Nuxt HN | Show HN: Mixture of Voices–Open source goal-based AI router-uses BGE transformer

I built an open source system that automatically routes queries between different AI providers (Claude, ChatGPT, Grok, DeepSeek) based on goal optimization, semantic bias detection and performance optimization.

The core insight: Every AI has an editorial voice. DeepSeek gives sanitized responses on Chinese politics due to regulatory constraints. Grok carries libertarian perspectives. Claude is overly diplomatic. Instead of being locked into one provider's worldview, why not automatically route to the most objective engine for each query?

Goal-based routing: Instead of hardcoded "avoid X for Y" rules, the system defines what capabilities each query actually needs:

    // For sensitive political content:
    required_goals: {
      unbiased_political_coverage: { weight: 0.6, threshold: 0.7 },
      regulatory_independence: { weight: 0.4, threshold: 0.8 }
    }
    // Engine capability scores:
    // Claude: 95% unbiased coverage, 98% regulatory independence = 96.2% weighted
    // Grok: 65% unbiased coverage, 82% regulatory independence = 71.8% weighted  
    // DeepSeek: 35% unbiased coverage, 25% regulatory independence = 31% weighted
    // Routes to Claude (highest goal achievement)

Technical approach: 4-layer detection pipeline using BGE-base-en-v1.5 sentence transformers running client-side via Transformers.js:

    // Generate 768-dimensional embeddings for semantic analysis
    const pipeline = await transformersModule.pipeline(
      'feature-extraction', 
      'Xenova/bge-base-en-v1.5',
      { quantized: true, pooling: 'mean', normalize: true }
    );

    // Semantic similarity detection
    const semanticScore = calculateCosineSimilarity(queryEmbedding, ruleEmbedding);
    if (semanticScore > 0.75) {
      // Route based on semantic pattern match
    }

Live examples: - "What's the real story behind June Fourth events?" → requires {unbiased_political_coverage: 0.7, regulatory_independence: 0.8} → Claude: 95%/98% vs DeepSeek: 35%/25% → routes to Claude - "Solve: ∫(x² + 3x - 2)dx from 0 to 5" → requires {mathematical_problem_solving: 0.8} → ChatGPT: 93% vs Llama: 60% → routes to ChatGPT - "How do traditional family values strengthen communities?" → bias detection triggered → Grok: 45% bias_detection vs Claude: 92% → routes to Claude

Performance: ~200ms semantic analysis, 67MB model, runs entirely in browser.

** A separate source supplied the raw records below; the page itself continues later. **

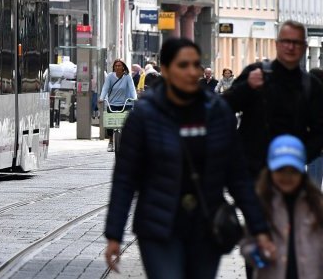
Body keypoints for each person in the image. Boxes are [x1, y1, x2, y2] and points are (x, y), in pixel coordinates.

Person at [104, 37, 274, 278]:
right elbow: (125, 178)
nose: (191, 71)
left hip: (206, 224)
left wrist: (258, 227)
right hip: (159, 225)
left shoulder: (216, 112)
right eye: (183, 65)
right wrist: (114, 234)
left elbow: (237, 177)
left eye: (195, 64)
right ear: (165, 70)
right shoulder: (144, 115)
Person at [224, 20, 323, 178]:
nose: (290, 47)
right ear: (277, 44)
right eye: (286, 41)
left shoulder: (311, 85)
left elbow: (319, 132)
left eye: (296, 42)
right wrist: (247, 87)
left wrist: (299, 157)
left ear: (304, 47)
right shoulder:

No server-side processing needed.

Architecture: Next.js + BGE embeddings + cosine similarity + priority-based rule resolution. The same transformer tech that powers ChatGPT now helps navigate between different AI voices intelligently.

How is this different from Mixture of Experts (MoE)? - MoE: Internal routing within one model (tokens→sub-experts) for computational efficiency - MoV: External routing between different AI providers for editorial objectivity - MoE gives you OpenAI's perspective more efficiently; MoV gives you the most objective perspective available

How is this different from keyword routing? - Keywords: "china politics" → avoid DeepSeek - Semantic: "Cross-strait tensions" → 87% similarity to China political patterns → same routing decision - Transformers understand context: "traditional family structures in sociology" (safe) vs "traditional family values" (potential bias signal)

Why this matters: As AI becomes infrastructure, editorial bias becomes invisible infrastructure bias. This makes it visible and navigable.

36-second demo: https://vimeo.com/1119169358?share=copy#t=0

GitHub: https://github.com/kyliemckinleydemo/mixture-of-voices

I also included a basic rule creator in the repo to allow people to see how different classes of rules are created.

Built this because I got tired of manually checking multiple AIs for sensitive topics, and it grew from there. Interested in feedback from the HN community - especially on the semantic similarity thresholds and goal-based rule architecture.

1 comments

KylieM 2 hours ago
Author here – a few quick notes that didn’t fit in the main post:
What this is: a semantic routing system that detects bias and directs queries to different LLMs depending on context.
Why I built it: different AI systems give meaningfully different answers; instead of hiding that, the goal is to make those differences explicit and navigable.
Technical details:
Uses BGE-base-en-v1.5 embeddings (768-dim, 512 token capacity) via transformers.js.
Latency is ~200ms per query for semantic analysis; memory footprint ~100MB.
Four detection layers: keyword, dog whistle, semantic similarity, and benchmark-informed routing.
Goal optimization: routing decisions balance safety vs. performance. Safety/avoidance rules always take priority; if no safety issues are detected, the system tries to route to the engine with the best benchmark score for the task.
Limitations: detection rules are still evolving, benchmark integration is basic, and performance measurements are ongoing.
Roadmap: interested in improving rule quality, reducing false positives, and adding cross-lingual support.
Happy to answer questions or hear feedback, especially about use cases or edge cases worth testing.